Data to process →
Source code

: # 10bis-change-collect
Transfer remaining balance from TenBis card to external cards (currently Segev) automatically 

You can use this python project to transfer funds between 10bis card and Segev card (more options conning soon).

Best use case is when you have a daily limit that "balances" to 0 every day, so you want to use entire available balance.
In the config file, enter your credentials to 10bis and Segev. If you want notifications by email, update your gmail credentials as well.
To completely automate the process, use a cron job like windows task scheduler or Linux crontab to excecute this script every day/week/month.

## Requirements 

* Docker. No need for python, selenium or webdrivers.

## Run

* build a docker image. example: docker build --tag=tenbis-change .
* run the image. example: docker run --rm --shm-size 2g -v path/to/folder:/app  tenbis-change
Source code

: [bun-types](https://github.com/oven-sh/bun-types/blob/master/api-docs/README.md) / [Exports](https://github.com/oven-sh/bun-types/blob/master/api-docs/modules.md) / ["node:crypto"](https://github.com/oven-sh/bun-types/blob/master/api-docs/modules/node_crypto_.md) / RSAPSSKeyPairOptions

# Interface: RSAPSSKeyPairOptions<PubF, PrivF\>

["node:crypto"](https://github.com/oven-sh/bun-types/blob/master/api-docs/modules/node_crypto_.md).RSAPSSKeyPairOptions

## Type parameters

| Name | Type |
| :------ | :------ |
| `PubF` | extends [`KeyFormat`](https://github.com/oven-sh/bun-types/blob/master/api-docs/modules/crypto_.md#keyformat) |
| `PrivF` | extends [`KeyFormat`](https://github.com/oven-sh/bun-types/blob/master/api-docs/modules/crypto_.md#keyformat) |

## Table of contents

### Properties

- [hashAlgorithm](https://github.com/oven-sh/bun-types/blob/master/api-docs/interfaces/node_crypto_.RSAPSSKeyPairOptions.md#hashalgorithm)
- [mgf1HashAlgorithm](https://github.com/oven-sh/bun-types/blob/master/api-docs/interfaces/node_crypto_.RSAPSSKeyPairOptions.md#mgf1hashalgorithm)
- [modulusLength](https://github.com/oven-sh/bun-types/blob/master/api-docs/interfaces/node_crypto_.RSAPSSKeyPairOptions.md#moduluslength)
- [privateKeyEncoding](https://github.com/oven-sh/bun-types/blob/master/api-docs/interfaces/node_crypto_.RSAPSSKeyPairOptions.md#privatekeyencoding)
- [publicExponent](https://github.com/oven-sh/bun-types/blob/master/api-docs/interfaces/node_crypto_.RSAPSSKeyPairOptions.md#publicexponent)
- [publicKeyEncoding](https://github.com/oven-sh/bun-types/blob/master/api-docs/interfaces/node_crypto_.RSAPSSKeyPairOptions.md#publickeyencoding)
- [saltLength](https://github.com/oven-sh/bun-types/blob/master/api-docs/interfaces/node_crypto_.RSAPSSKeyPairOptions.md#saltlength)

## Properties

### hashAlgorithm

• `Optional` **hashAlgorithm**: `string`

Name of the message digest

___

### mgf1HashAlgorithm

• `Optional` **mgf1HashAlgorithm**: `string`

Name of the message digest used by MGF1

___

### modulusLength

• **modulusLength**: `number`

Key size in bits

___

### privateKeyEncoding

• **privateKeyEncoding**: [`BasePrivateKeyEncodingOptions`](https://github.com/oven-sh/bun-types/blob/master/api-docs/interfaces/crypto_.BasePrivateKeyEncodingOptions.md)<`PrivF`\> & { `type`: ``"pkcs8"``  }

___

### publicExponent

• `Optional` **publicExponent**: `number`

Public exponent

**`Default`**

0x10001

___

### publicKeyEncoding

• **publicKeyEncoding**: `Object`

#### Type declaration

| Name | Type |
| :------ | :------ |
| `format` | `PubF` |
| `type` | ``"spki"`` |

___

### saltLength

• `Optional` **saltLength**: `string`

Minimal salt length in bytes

What you will do →
Find the word "size" in the records, and report each line that has it.

Written solution →
* run the image. example: docker run --rm --shm-size 2g -v path/to/folder:/app  tenbis-change
Key size in bits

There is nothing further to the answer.